Sağcısı, solcusu.. Dincisi, muhafazakarı.. Liberali, sosyal demokratı.. Milliyetçisi, ulusalcısı.. Hükümete yakını, uzağı.. Gazetecisi, yazarı, çizeri çok uzun bir aradan sonra bir fikirde buluştu.

AA muhabirinin iki bakana sorduğu sorunun, bir gazeteci sorusu olmadığı..

Evet, böyle bir soru olmaz.

Sorunun da adabı var.

Sen orda kamu görevi yapan birisisin.. Sokakta siyasileri tepki koyan bir vatandaş değil.

O soruya, tanıdığımız, kişiliğini bildiğimiz Mazhar Yıldırımhan koyduğu tepkisinde de yeren göğe kadar haklı.. Bir duyarlı insan olarak tepkisi, tam yerinde.. Doğru bir tepki. Ben de aynen katılıyorum..

……………………..

Tanıdığım Ali Faik

Ülkenin gündemine bir mafya liderinin kaseti ile gelen tanıdığım Ali Faik Hacıoğlu’na yönelen suçlamalar ile ilgili olarak benim de payıma düşen birkaç lafım olmalı.

Ali Faik’i, Ak Parti’nin teşkilatlarında ilk görev aldığında tanıdım..Kıpır kıpırdı. Bir dava sevdalısıydı. Teşkilatlarda sıfırdan başladı.. Araç kullandı, süsleme yaptı, miting hazırlıklarında bulundu. Bunu dava uğruna icra etti..

Tıpkı 1980 öncesi, hiçbir çıkar beklemeden davasına sahip çıkanlar gibiydi.

Dava adamı olmaktan başka hiçbir gücü yoktu.. Ne ailesinden biri ne de Trabzon’da Ak Parti’de siyaseten önde olanların adamıydı. Partide kendi asaletini kendi emeği ile kazandı.

Süleyman Soylu ile tanışıklığı da Soylu’nun Trabzon’dan aday olması ile başladı. Zamanın il yönetiminde, yöneticiydi. Soylu’nun seçim ekibinde Soylu’ya önerilerek yer aldı..Zamanın il yönetimi birkaç isimle Ali Faik’i de önerdi. Süreç içinde Soylu, Ali Faik’in özverisini gördü. Davaya bağlılığını da. Hiçbir çıkar beklemeden cansiperane çalışmasına şahit oldu.. Teşkilatın her bireyine tanıdığına şahit oldu. Halk ile temasındaki başarısını da gözlemledi.. Soylu, bakan olunca, Trabzonla ilişkilerine sağlamak için yanına aldı.. Yani, tırnakları ile tırmanarak o mevkie geldi.. Danışman olduktan sonra, burnu büyümedi. Alçak gönüllükle görevini yürüttü. Trabzon’dan gelen talepleri takip etti. Herkese yardım etti.. Bakanlıkta, Trabzonluları el üstünde misafir etti..Bakan ile görüştürdü.. Yani görevi bakanlık ile Trabzon arasında köprü olmaktı, tam oldu. Ankara’nın siyasi entrikalarından uzak durdu..

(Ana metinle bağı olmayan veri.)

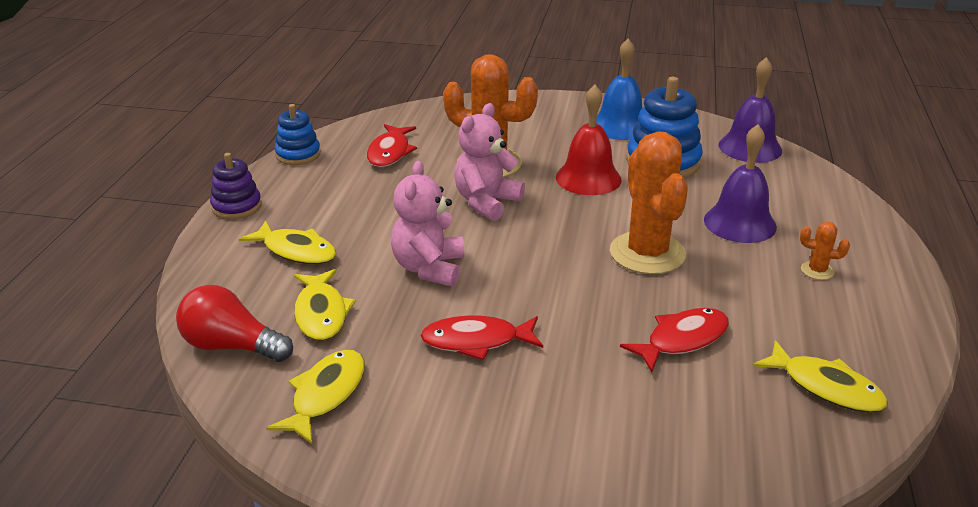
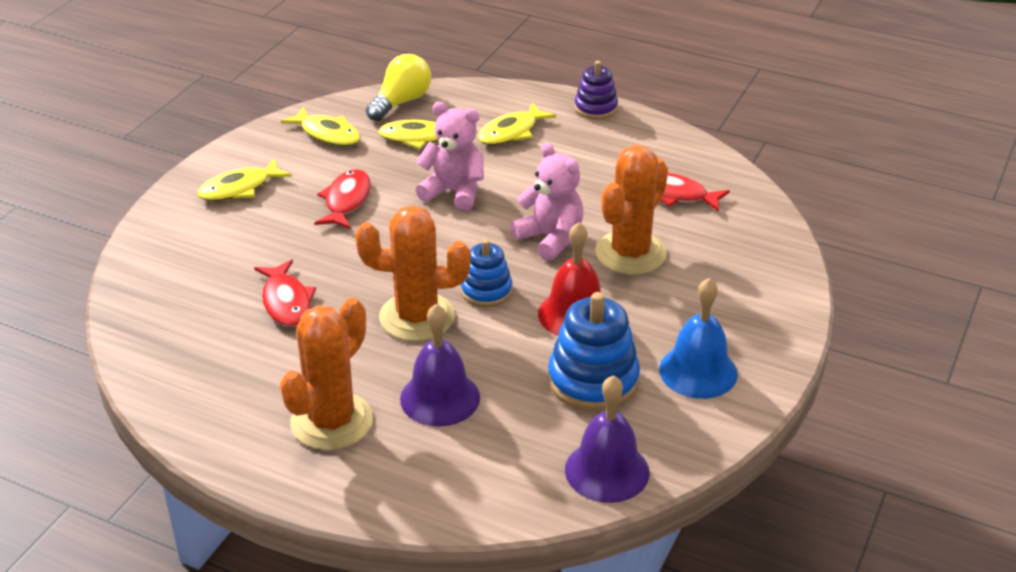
camera: 105 degrees right, 5 degrees up
red light bulb [176,285,293,362] -> yellow light bulb [366,54,431,121]
blue stacking toy [275,104,321,165] -> blue stacking toy moved to [461,239,512,307]
yellow fish [753,340,888,413] -> yellow fish moved to [198,158,292,201]
orange cactus [800,221,850,280] -> orange cactus [280,298,373,450], size x2.40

Bakanın, Trabzon ayağında en güvendiği isim oldu.. Bu tür görevler yıpratıcıdır, Bakana vurmak isteyenler O’na vurdu. Yılmadı..

Bakana bağlılığında hiç gel git yaşamadı.

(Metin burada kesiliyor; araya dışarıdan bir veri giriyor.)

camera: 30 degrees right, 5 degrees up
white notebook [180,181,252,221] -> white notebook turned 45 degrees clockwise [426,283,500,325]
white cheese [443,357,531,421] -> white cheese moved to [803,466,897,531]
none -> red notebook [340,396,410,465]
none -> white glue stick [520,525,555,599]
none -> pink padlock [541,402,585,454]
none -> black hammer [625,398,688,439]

Tanıdığımız Ali Faik üzerinden Bakanı yıpratmak, çok da sonuç alınacak bir yol ve yöntem değil.. Ali Faik, bu anlamda yel kayadan ne alır konumunda..

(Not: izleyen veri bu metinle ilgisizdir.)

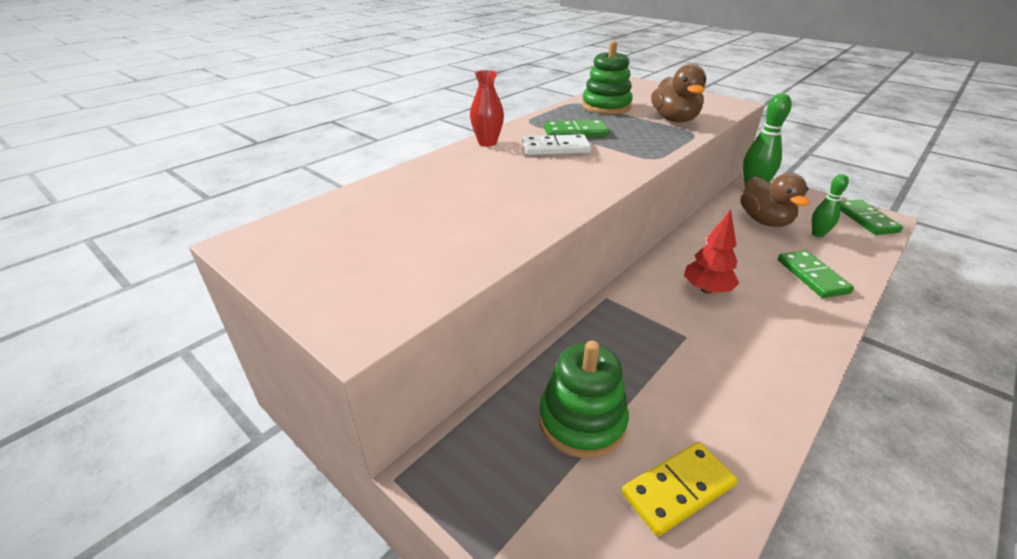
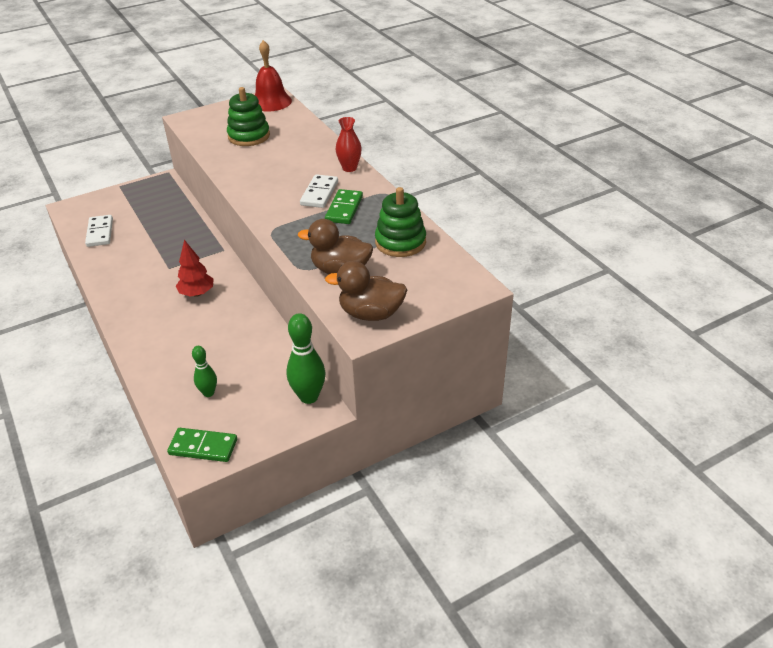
camera: 110 degrees right, 5 degrees up
green stacking toy [539,341,629,458] -> green stacking toy moved to [227,87,270,146]
yellow domino [622,442,738,537] -> white domino [85,215,113,247]
brown duck [740,173,809,227] -> brown duck moved to [325,261,407,321]
green domino [778,250,854,298] -> none
none -> red bell [255,40,292,111]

…………………………………………………………………………….

Başın sağ olsun Albay’ım..

Ergenekon seri davalarının kumpas olduğu ortaya çıkmıştı. Haksız yere hücrelerde çürüyen milli,ulusalcı subaylar tek tek tahliye oluyordu.

Bunlardan biri de Beşikdüzülü hemşerimiz Mustafa Önsel’di..

Zorunlu emekliliğinden sonra çok kitap yazdı..Meydan Parkında bir dost buluşmasında Bellek adlı kitabını bana imzalamıştı..

Ergenekon kumpasına kurban edilen değerli insanların çocukları o ağır travmalar nedeni ile hayatlarını kaybetti.

Eski Deniz Kuvvetleri komutanı Özden Örnek’in oğlu, Burak Önder, kahrından kanser oldu öldü.

İnönü Üniversitesi rektörü Fatih Haliloğlu’nun oğlu, Emir Haliloğlu trafik kazasında yaşamını yitirdi.

Yarbay Mustafa Dönmez’in oğlu, Alp Kaan Dönmez, Bakü’de suikast kokan bir trafik kazasında öldürüldü.

Ve şimdi yeni acı..

Mustafa Sönmez’in oğlu, Manas Önsel, genç yaşta kalp krizinden yaşamını yitirdi.

FETÖ denilen alçak terör örgütünün kumpasları ile babalarının ızdırabını yaşayan oğulları acıları yüreklerine gömerek gittiler.

Mustafa Albay, başın sağ olsun.. Evlat acısı en büyük acıdır.. Allah sabırlık versin.. Vatan sağ olsun.

……………………………………………..

Siyasi gaf..!

Meral Akşener’in R.Tayyip Erdoğan’ı ne sebeple olursa olsun, Netenyahu’ya benzetmesi siyasi bir gaftır.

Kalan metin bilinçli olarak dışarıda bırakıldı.